De staatssecretaris en de Raad voor de Rechtspraak hebben desgevraagd schriftelijke inlichtingen gegeven, waarop de vreemdeling heeft gereageerd.
De vreemdeling heeft een nader stuk ingediend.
Overwegingen
Inleiding
1. De vreemdeling heeft op 24 oktober 2022 beroep ingesteld tegen de maatregel van bewaring. Op 31 oktober 2022 heeft hij de voor de behandeling van zijn beroep aangewezen rechter schriftelijk gewraakt. Deze rechter heeft op 2 november 2022 de al geplande zitting geopend en onmiddellijk geschorst wegens de wraking. Het wrakingsverzoek is op 18 november 2022 afgewezen, waarna een nieuwe zitting plaatsvond op 30 november 2022.

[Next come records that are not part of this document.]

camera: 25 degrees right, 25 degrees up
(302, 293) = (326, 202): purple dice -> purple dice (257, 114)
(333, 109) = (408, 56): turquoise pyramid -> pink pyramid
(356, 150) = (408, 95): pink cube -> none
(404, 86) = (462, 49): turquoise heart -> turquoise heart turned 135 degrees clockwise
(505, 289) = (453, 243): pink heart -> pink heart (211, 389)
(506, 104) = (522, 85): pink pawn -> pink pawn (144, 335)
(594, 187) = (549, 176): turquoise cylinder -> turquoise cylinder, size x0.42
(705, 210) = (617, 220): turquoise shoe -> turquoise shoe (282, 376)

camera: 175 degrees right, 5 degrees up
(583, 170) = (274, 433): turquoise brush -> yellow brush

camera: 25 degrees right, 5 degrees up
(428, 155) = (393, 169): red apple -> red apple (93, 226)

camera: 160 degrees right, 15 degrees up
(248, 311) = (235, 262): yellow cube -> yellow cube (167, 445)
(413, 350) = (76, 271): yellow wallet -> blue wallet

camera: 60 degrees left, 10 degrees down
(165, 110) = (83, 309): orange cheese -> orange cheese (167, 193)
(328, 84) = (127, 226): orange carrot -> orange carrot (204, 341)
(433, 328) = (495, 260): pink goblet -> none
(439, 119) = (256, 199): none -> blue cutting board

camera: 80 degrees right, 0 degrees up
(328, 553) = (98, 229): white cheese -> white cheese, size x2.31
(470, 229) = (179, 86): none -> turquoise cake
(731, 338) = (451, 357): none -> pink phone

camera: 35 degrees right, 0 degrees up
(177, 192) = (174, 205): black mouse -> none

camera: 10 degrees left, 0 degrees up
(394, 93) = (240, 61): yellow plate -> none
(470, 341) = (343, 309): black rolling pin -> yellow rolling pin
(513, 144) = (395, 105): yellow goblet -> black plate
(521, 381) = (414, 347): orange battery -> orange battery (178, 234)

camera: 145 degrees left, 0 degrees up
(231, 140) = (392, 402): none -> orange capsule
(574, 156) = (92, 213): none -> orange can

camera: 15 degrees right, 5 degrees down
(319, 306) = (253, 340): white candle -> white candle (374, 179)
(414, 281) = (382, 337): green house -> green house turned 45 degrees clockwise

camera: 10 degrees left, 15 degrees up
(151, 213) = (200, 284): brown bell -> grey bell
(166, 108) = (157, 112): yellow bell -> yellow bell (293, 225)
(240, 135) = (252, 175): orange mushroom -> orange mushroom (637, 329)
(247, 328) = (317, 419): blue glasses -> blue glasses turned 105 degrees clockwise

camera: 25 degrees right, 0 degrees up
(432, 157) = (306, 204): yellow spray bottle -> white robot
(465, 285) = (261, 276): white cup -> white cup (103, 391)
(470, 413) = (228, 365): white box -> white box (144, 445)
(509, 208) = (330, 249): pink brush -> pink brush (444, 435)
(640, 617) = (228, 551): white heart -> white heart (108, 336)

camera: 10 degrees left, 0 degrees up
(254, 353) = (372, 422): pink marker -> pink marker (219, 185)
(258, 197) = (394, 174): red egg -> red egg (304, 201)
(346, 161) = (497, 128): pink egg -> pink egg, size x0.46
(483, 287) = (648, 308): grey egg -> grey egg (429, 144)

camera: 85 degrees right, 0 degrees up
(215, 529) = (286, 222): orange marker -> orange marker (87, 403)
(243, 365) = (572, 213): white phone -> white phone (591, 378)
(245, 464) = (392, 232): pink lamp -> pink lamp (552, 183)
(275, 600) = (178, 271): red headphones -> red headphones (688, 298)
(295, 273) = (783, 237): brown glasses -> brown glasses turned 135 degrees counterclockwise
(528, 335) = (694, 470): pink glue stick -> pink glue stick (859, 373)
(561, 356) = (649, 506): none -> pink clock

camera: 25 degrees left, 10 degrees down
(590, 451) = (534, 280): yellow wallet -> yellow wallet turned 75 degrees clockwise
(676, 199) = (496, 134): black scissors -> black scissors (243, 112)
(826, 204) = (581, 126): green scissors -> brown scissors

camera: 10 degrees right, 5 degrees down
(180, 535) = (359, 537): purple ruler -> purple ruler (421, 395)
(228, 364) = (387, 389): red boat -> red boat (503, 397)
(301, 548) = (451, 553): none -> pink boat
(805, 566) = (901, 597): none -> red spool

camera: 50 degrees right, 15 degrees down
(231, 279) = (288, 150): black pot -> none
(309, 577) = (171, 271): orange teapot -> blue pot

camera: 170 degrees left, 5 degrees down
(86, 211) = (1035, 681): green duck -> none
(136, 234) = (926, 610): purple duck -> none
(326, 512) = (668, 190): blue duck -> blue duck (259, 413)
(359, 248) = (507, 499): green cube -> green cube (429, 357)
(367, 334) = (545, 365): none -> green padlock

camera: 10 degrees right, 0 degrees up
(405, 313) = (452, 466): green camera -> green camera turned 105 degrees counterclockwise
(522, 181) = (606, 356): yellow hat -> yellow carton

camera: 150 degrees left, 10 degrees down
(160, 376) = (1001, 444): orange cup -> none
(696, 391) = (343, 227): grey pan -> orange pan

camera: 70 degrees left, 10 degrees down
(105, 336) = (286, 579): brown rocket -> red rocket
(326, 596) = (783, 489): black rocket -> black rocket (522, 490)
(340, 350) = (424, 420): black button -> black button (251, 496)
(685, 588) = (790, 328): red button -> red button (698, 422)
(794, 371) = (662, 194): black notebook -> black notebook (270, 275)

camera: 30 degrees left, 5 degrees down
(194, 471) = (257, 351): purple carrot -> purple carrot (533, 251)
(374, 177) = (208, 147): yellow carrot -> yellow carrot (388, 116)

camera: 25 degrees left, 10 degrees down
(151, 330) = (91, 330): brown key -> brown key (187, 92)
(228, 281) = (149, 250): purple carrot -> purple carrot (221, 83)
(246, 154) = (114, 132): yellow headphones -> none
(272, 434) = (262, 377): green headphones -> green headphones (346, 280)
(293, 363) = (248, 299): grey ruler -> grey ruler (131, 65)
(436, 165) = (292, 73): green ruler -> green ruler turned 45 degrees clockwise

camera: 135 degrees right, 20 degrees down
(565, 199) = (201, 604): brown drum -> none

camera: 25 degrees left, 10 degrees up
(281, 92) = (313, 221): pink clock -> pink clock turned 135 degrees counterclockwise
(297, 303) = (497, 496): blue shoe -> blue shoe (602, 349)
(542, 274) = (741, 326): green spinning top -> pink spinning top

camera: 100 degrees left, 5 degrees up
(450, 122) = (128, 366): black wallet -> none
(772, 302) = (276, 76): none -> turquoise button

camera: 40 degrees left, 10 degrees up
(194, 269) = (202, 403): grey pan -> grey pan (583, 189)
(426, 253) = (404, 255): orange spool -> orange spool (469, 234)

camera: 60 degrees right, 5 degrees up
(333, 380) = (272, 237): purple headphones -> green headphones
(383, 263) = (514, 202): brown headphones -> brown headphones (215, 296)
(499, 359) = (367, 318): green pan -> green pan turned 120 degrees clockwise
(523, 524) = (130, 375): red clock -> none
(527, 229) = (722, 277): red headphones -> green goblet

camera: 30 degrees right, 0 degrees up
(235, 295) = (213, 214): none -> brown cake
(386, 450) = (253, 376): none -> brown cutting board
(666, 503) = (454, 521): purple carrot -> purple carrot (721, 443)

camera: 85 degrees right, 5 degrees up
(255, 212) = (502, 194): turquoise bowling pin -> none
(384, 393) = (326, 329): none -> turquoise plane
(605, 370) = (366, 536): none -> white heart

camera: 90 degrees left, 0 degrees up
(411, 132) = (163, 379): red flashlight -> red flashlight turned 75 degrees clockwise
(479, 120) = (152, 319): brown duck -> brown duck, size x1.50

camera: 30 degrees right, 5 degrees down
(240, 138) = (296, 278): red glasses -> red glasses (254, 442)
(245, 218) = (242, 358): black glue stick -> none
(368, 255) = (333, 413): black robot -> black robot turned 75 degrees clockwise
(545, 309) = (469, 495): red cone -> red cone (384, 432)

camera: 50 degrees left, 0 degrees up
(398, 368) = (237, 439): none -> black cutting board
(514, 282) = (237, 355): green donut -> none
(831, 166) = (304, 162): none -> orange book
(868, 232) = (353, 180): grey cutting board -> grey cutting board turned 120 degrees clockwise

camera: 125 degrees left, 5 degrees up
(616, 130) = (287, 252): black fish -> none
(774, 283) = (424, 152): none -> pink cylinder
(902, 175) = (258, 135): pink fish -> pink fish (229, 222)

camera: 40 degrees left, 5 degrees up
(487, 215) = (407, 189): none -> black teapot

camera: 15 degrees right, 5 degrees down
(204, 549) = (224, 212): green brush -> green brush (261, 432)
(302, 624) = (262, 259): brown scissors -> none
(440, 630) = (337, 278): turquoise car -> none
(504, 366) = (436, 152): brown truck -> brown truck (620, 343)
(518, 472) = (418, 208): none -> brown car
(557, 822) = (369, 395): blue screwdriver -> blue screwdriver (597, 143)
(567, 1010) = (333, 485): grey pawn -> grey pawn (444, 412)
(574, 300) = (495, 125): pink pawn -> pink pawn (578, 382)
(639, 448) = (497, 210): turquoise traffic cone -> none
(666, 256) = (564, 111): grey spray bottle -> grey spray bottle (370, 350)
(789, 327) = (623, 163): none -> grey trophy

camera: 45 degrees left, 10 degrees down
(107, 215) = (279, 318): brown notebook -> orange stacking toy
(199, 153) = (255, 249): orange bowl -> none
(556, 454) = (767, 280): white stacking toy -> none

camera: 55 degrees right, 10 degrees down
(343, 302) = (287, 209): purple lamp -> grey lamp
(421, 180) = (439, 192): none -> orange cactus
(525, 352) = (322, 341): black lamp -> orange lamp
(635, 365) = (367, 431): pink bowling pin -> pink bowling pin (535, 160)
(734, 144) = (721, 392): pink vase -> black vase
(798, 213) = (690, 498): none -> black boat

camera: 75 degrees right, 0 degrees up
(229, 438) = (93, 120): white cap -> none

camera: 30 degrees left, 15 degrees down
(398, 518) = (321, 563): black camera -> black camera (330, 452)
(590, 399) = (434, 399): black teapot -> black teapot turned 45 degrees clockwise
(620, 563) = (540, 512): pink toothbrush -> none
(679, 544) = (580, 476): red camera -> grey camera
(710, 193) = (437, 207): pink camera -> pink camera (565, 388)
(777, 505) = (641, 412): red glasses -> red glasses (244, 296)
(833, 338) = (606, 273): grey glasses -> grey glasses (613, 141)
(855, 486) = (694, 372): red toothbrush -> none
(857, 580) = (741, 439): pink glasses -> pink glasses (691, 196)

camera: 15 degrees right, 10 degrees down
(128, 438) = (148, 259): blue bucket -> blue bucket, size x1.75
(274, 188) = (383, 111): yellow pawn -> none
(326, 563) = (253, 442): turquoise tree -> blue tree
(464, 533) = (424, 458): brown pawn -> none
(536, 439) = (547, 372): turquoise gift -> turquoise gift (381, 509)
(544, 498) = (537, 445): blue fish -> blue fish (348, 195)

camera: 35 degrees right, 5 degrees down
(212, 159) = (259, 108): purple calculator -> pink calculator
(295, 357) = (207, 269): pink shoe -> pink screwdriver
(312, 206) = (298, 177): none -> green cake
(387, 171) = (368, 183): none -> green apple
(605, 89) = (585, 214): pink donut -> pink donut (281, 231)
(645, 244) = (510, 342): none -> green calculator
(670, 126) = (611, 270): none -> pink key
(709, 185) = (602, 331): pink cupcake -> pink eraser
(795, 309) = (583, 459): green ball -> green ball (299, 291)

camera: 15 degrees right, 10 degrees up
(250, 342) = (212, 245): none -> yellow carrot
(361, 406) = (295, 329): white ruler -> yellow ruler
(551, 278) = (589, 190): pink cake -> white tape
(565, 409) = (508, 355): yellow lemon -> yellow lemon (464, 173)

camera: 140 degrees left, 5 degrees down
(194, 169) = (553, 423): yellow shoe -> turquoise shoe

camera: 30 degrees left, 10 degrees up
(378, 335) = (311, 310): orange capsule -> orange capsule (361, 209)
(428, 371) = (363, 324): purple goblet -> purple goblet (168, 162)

2. Deze uitspraak gaat over de vraag of de gewraakte rechter bevoegd was de zitting van 2 november 2022 te openen en te schorsen en of de rechtbank heeft voldaan aan haar verplichting om de vreemdeling spoedig ter zitting te horen (artikel 94, vierde lid, van de Vw 2000).
Oordeel van de rechtbank
3. De rechtbank heeft overwogen dat zij bevoegd is procesbeslissingen te nemen die geen uitstel kunnen dulden en dat daarvan in dit geval sprake was gelet op het bepaalde in artikel 94, vierde lid, van de Vw 2000.
Hoger beroep
4. De vreemdeling betoogt in zijn eerste grief dat de rechtbank niet heeft voldaan aan haar in artikel 94, vierde lid, van de Vw 2000 genoemde verplichting om hem tijdig ter zitting te horen. Hij voert aan dat de gewraakte rechter de zitting van 2 november 2022 niet mocht voorzitten. Volgens hem was er in de tijd tussen het indienen van het wrakingsverzoek en die zitting voldoende tijd om een andere voorzitter aan te wijzen die een aanvang kon maken met het horen ter zitting. Er is daarom volgens hem op 2 november 2022 geen aanvang gemaakt met het horen ter zitting, zodat de in de voornoemde bepaling genoemde termijn van veertien dagen is overschreden.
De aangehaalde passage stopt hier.